Source: http://thegamerzzone.com/2010/03/02/sega-a...firmed-finally/


----------



## Kwartel (Sep 30, 2010)

So what they is: Buy our shit, so we can make this treasure.


----------



## FlameTakuya (Sep 30, 2010)

So... Is it actually Confirmed or is this a maybe? :/


----------



## dinofan01 (Sep 30, 2010)

this isnt a confirmation. very misleading title. devs always say they wanna make certain games. doesnt mean itll happen.


----------



## DiscostewSM (Sep 30, 2010)

Wasn't there something with Sqeenix some time back about Chrono Trigger, and claiming that they have no reason to develop a new one because CTDS didn't sell well, even though it was a port of a port with nothing really special about it?


----------



## hova1 (Sep 30, 2010)

QUOTE said:
			
		

> Fans (in North America) have been craving for a 3rd installment ever since the sequel was released back on the Xbox in 2002.

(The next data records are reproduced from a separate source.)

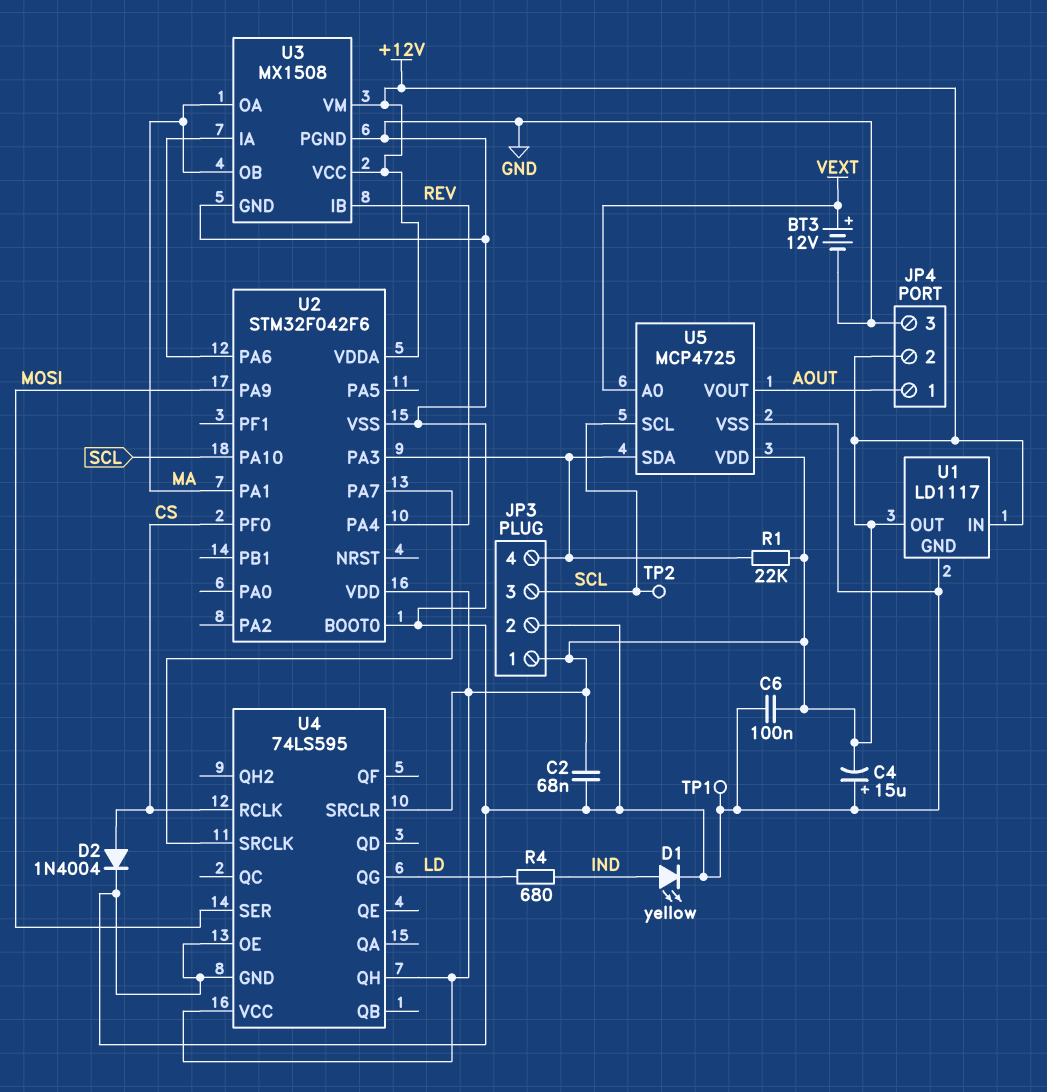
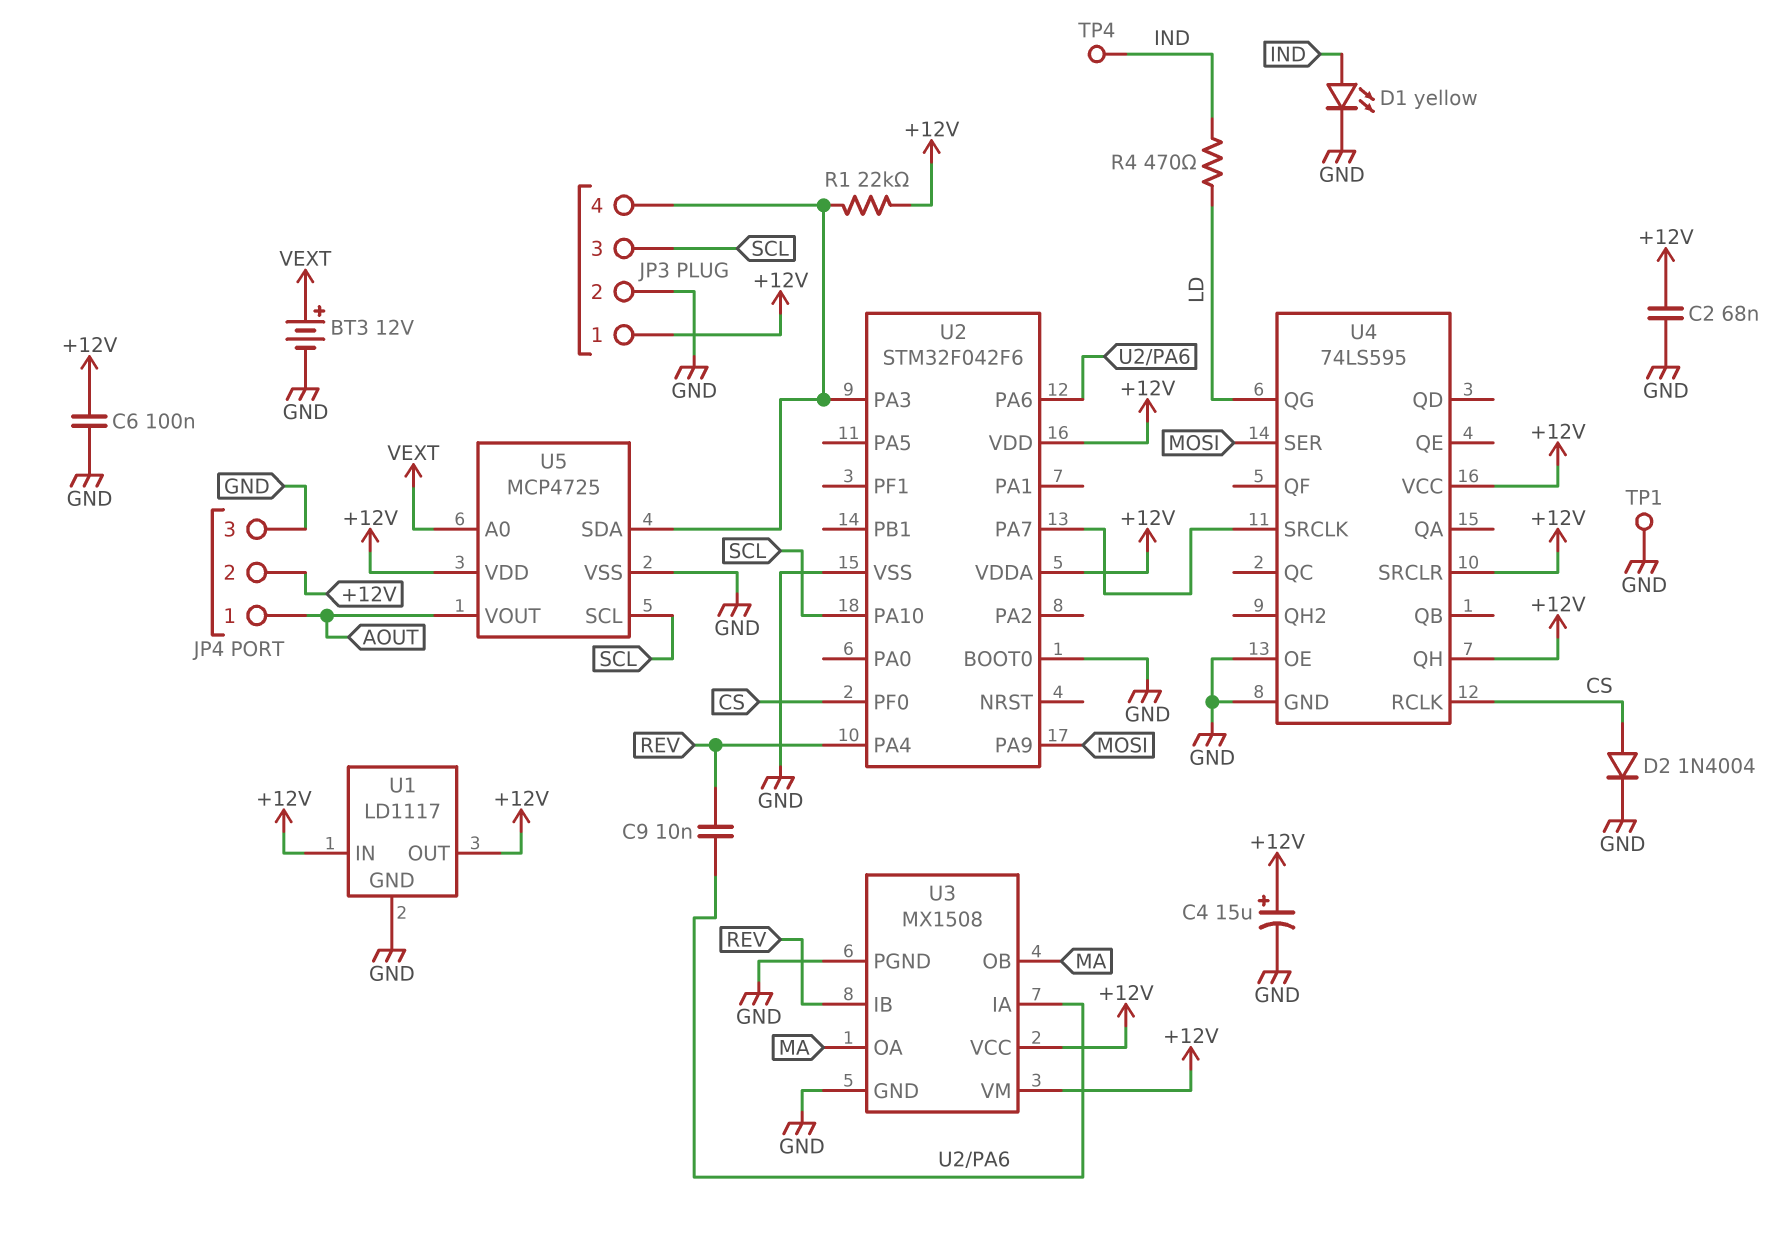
C4: 15uF (plus GND, minus +12V) -> 15uF (plus +12V, minus GND)
C9: none -> 10nF (REV, U2/PA6)
R4: 680 (IND, LD) -> 470 (IND, LD)
TP2: test point (SCL) -> none
TP4: none -> test point (IND)
U2 pin PA1: MA -> none

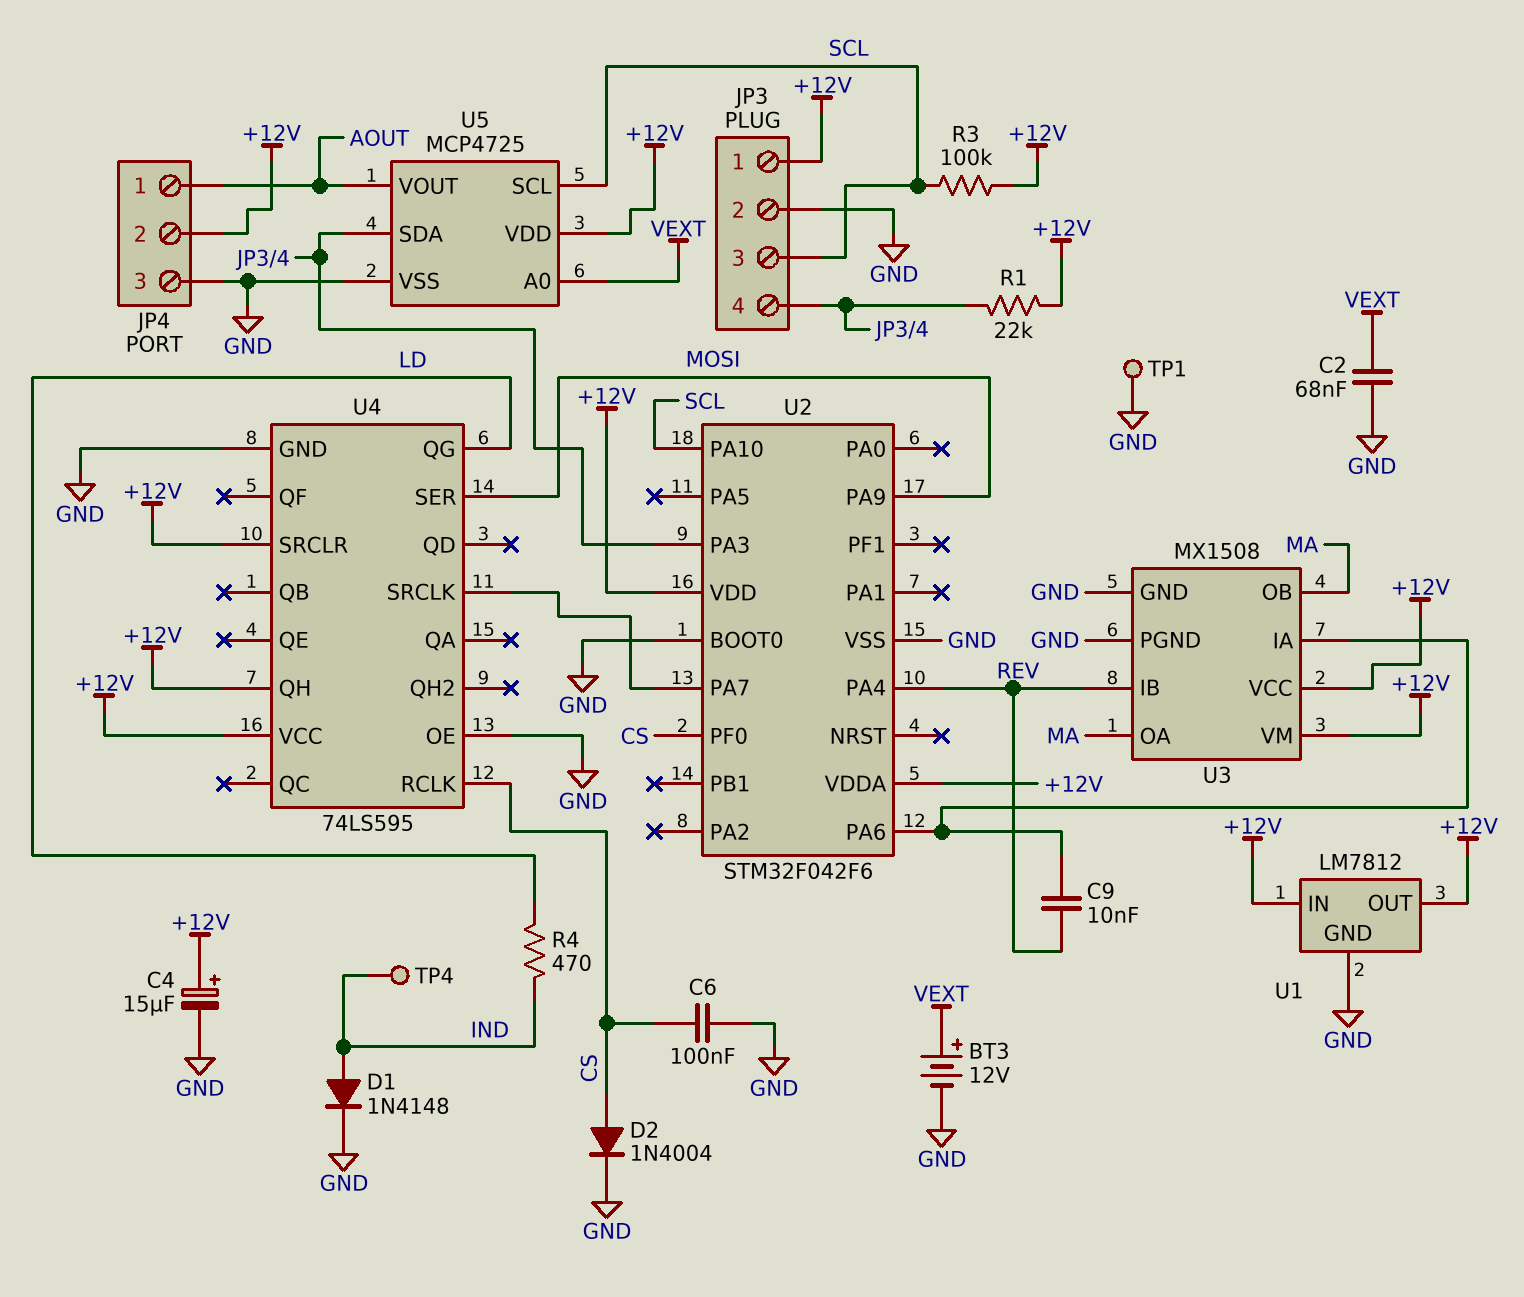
C2: 68nF (+12V, GND) -> 68nF (GND, VEXT)
C6: 100nF (+12V, GND) -> 100nF (CS, GND)
D1: LED yellow (A IND, K GND) -> diode 1N4148 (A IND, K GND)
R3: none -> 100k (+12V, SCL)
U1: LD1117 -> LM7812

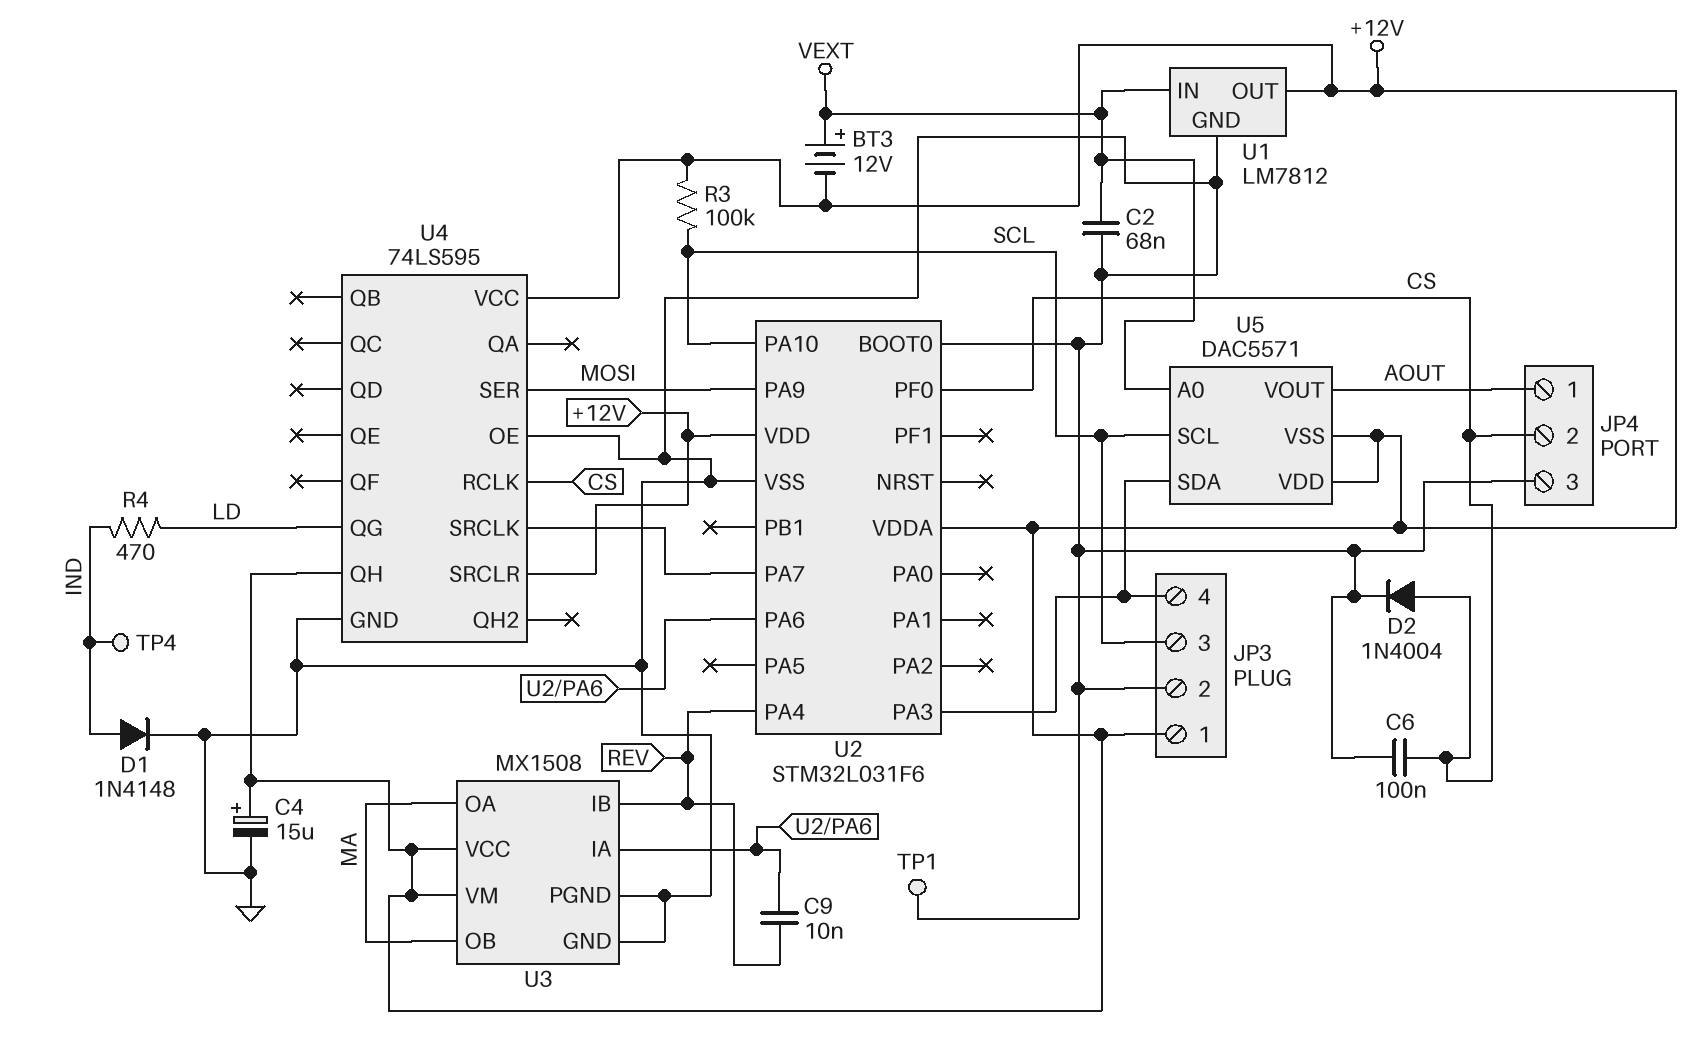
BT3: 12V (plus VEXT, minus GND) -> 12V (plus VEXT, minus +12V)
JP4 pin 2: +12V -> CS
R1: 22k (+12V, JP3/4) -> none
U1 pin IN: +12V -> VEXT
U2: STM32F042F6 -> STM32L031F6
U5: MCP4725 -> DAC5571
U5 pin VSS: GND -> +12V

i lol'd. Did the Dreamcast fail so hard that people don't even remember it anymore?


----------



## DS1 (Sep 30, 2010)

hova1 said:
			
		

> QUOTE said:
> 
> 
> 
> ...



They never released the second one on Dreamcast in America, so a lot of people don't even know it was a Dreamcast game. As I recall, the Euro version was just the JP version with subtitles.

edit: These games were lame, the Yakuza series is the same thing, only a million times more awesome.


----------



## Master Mo (Sep 30, 2010)

XXLANCEXX said:
			
		

> Well let’s face it, they’re right. Sega has been doing piss poor sales of their Sega franchises for example, Sonic. You name me the last Sonic game that did well in sales.
> 
> -Sonic Rush: 2.96 million units
> -Sonic and the Secret Rings: 2.28 million units
> ...








Honestly Pal, you shouldn`t get my hopes up over an article, that is like 7 month old and is referring to an interview Simon Jeffrey did 2 years ago...


----------



## prowler (Sep 30, 2010)

>March 2, 2010


----------



## Hadrian (Sep 30, 2010)

Please don't post bullshit news from several months ago.

Thanks.


----------